- _YOUR ASSIGNMENT_:
Give the data again exactly, stopping after the "[query view / projection] >>" line.

Source texts of formatted documents
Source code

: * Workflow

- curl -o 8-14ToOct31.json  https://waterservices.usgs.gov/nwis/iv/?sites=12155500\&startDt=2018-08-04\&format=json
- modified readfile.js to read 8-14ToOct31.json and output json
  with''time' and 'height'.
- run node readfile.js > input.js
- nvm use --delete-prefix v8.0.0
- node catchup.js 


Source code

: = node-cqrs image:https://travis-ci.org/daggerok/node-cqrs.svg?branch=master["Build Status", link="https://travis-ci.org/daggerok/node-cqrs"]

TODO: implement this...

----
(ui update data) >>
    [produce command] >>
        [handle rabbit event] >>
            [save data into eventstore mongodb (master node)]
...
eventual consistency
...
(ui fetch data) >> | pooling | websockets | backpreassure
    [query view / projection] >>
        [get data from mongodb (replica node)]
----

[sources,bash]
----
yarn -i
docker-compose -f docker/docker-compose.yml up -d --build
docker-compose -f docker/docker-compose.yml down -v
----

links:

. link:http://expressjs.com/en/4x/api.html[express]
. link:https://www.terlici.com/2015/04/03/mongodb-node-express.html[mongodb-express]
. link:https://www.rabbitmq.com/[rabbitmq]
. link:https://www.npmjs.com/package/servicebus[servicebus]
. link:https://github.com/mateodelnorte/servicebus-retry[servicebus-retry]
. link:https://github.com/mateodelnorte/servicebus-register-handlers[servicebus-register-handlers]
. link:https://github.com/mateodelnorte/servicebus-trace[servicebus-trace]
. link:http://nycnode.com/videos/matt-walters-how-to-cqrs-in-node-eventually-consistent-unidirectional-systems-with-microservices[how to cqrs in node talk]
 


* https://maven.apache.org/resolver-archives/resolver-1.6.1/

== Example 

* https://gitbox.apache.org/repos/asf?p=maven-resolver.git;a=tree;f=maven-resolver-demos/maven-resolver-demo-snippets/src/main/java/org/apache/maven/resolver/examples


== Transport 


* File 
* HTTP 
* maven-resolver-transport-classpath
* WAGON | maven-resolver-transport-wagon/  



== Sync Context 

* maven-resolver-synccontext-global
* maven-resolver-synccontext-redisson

- _FINAL ANSWER_:
Source code

: * Workflow

- curl -o 8-14ToOct31.json  https://waterservices.usgs.gov/nwis/iv/?sites=12155500\&startDt=2018-08-04\&format=json
- modified readfile.js to read 8-14ToOct31.json and output json
  with''time' and 'height'.
- run node readfile.js > input.js
- nvm use --delete-prefix v8.0.0
- node catchup.js 


Source code

: = node-cqrs image:https://travis-ci.org/daggerok/node-cqrs.svg?branch=master["Build Status", link="https://travis-ci.org/daggerok/node-cqrs"]

TODO: implement this...

----
(ui update data) >>
    [produce command] >>
        [handle rabbit event] >>
            [save data into eventstore mongodb (master node)]
...
eventual consistency
...
(ui fetch data) >> | pooling | websockets | backpreassure
    [query view / projection] >>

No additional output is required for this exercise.